UW Allen School Professor Kevin Jamieson receives 2026 AISTATS Test of Time Award

IFDS co-Principal Investigator and Allen School Associate Professor Kevin Jamieson has been honored with the 2026 Test of Time Award from the International Conference on Artificial Intelligence and Statistics (AISTATS) for his paper “Non-stochastic Best Arm Identification and Hyperparameter Optimization,” co-authored with Ameet Talwalkar (Carnegie Mellon University). Jamieson received the award and delivered the accompanying invited talk at AISTATS 2026 on April 29.

The AISTATS Test of Time Award recognizes a paper, published at the conference roughly a decade earlier, whose ideas have had unusually durable impact on the field. The 2026 award honors the 2016 paper that introduced a rigorous theoretical foundation for early-stopping methods in hyperparameter tuning—an approach that has since become standard practice across the machine learning community.

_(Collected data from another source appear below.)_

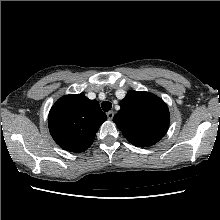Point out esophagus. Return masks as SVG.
Wrapping results in <instances>:
<instances>
[{"label":"esophagus","mask_w":220,"mask_h":220,"mask_svg":"<svg viewBox=\"0 0 220 220\" xmlns=\"http://www.w3.org/2000/svg\"><path fill=\"white\" fill-rule=\"evenodd\" d=\"M107 117H108L109 120H112L113 117H114V112H113V111H109V112L107 113Z\"/></svg>","instance_id":"1"}]
</instances>
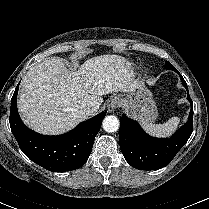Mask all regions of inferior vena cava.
<instances>
[{
    "instance_id": "602c4592",
    "label": "inferior vena cava",
    "mask_w": 209,
    "mask_h": 209,
    "mask_svg": "<svg viewBox=\"0 0 209 209\" xmlns=\"http://www.w3.org/2000/svg\"><path fill=\"white\" fill-rule=\"evenodd\" d=\"M84 111H85L86 115L91 116L97 112V108L93 107V106H87L84 109Z\"/></svg>"
}]
</instances>
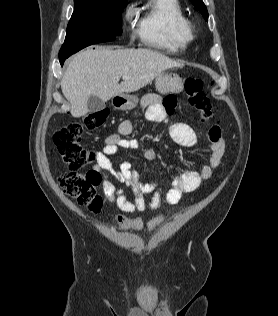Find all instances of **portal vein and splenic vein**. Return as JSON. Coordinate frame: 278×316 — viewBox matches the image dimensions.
Masks as SVG:
<instances>
[{
    "mask_svg": "<svg viewBox=\"0 0 278 316\" xmlns=\"http://www.w3.org/2000/svg\"><path fill=\"white\" fill-rule=\"evenodd\" d=\"M122 78H123V79H130L129 76H123Z\"/></svg>",
    "mask_w": 278,
    "mask_h": 316,
    "instance_id": "1",
    "label": "portal vein and splenic vein"
}]
</instances>
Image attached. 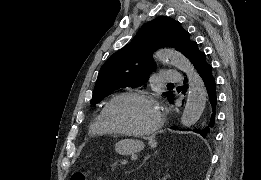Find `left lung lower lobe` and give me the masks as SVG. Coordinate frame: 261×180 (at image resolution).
I'll use <instances>...</instances> for the list:
<instances>
[{
	"label": "left lung lower lobe",
	"instance_id": "obj_1",
	"mask_svg": "<svg viewBox=\"0 0 261 180\" xmlns=\"http://www.w3.org/2000/svg\"><path fill=\"white\" fill-rule=\"evenodd\" d=\"M190 61L193 63L195 69H197L200 77L202 78L208 93L209 100V123L204 129L194 130L203 137H206L210 134L216 116V107H217V93H216V82L215 77L212 72V66L206 61V55L204 52H201L198 49V45H194L189 54ZM172 101V100H171ZM170 101V102H171ZM171 129H176V127H171Z\"/></svg>",
	"mask_w": 261,
	"mask_h": 180
}]
</instances>
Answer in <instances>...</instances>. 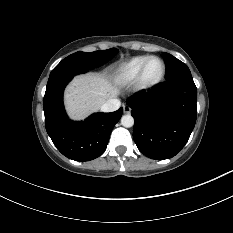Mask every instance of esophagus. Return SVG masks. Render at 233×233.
<instances>
[{
    "label": "esophagus",
    "instance_id": "1",
    "mask_svg": "<svg viewBox=\"0 0 233 233\" xmlns=\"http://www.w3.org/2000/svg\"><path fill=\"white\" fill-rule=\"evenodd\" d=\"M123 111L125 114H129L131 112V108L128 105H123Z\"/></svg>",
    "mask_w": 233,
    "mask_h": 233
}]
</instances>
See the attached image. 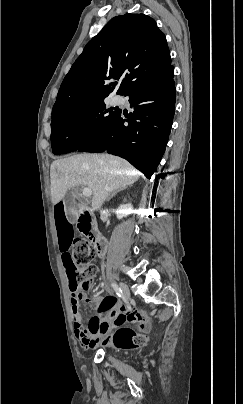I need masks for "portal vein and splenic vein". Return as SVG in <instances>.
I'll return each instance as SVG.
<instances>
[{
    "instance_id": "1",
    "label": "portal vein and splenic vein",
    "mask_w": 243,
    "mask_h": 404,
    "mask_svg": "<svg viewBox=\"0 0 243 404\" xmlns=\"http://www.w3.org/2000/svg\"><path fill=\"white\" fill-rule=\"evenodd\" d=\"M82 194H83V196H91L92 192H91L90 188H83Z\"/></svg>"
}]
</instances>
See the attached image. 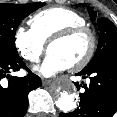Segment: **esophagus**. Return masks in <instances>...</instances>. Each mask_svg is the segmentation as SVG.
Here are the masks:
<instances>
[{"mask_svg": "<svg viewBox=\"0 0 117 117\" xmlns=\"http://www.w3.org/2000/svg\"><path fill=\"white\" fill-rule=\"evenodd\" d=\"M42 84H43L44 86L50 85V84H51V80L42 79Z\"/></svg>", "mask_w": 117, "mask_h": 117, "instance_id": "obj_1", "label": "esophagus"}]
</instances>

In 2016, the dominant view of hyperparameter tuning treated each candidate configuration as a black box: pick a setting, train the model to convergence, observe the final loss, and use a Bayesian optimization surrogate to decide what to try next. Jamieson and Talwalkar argued that this view discards information that is freely available during training. Bad configurations tend to look bad early; good ones tend to pull ahead within a fraction of the total compute budget. If the algorithm is willing to abandon stragglers, the same wall-clock budget can explore many more configurations.

The technical contribution was to take a known algorithm from the stochastic multi-armed bandit literature—Successive Halving (Karnin, Koren, and Somekh, 2013)—and re-analyze it under a fundamentally different assumption: deterministic, monotonically improving learning curves with unknown convergence envelopes, rather than i.i.d. noise. The same algorithm, a very different proof. The resulting sample complexity guarantees gave practitioners theoretical justification for what some had been doing heuristically. “I’m honored by AISTATS for this recognition, and grateful to my collaborators who shaped this line of work,” Jamieson said.

The 2016 paper was the seed of a broader research program. The follow-up, “Hyperband: A Novel Bandit-Based Approach to Hyperparameter Optimization” (Li, Jamieson, DeSalvo, Rostamizadeh, and Talwalkar, JMLR 2018), removed the most awkward tuning knob in Successive Halving—when to make the first cut—by running several brackets in parallel at different aggressiveness levels. A few years later, “A System for Massively Parallel Hyperparameter Tuning” (Li, Jamieson, Rostamizadeh, Gonina, Hardt, Recht, and Talwalkar, MLSys 2020) introduced ASHA, an asynchronous variant designed for distributed clusters that scales linearly to hundreds of workers.

Today, implementations of these algorithms ship as the default early-stopping strategy in many of the tools practitioners use every day, including Ray Tune, Optuna, Keras Tuner, scikit-learn, Hugging Face, Weights & Biases, AWS SageMaker, and Azure Machine Learning. Successive Halving and Hyperband have, in other words, quietly become part of the infrastructure of modern machine learning.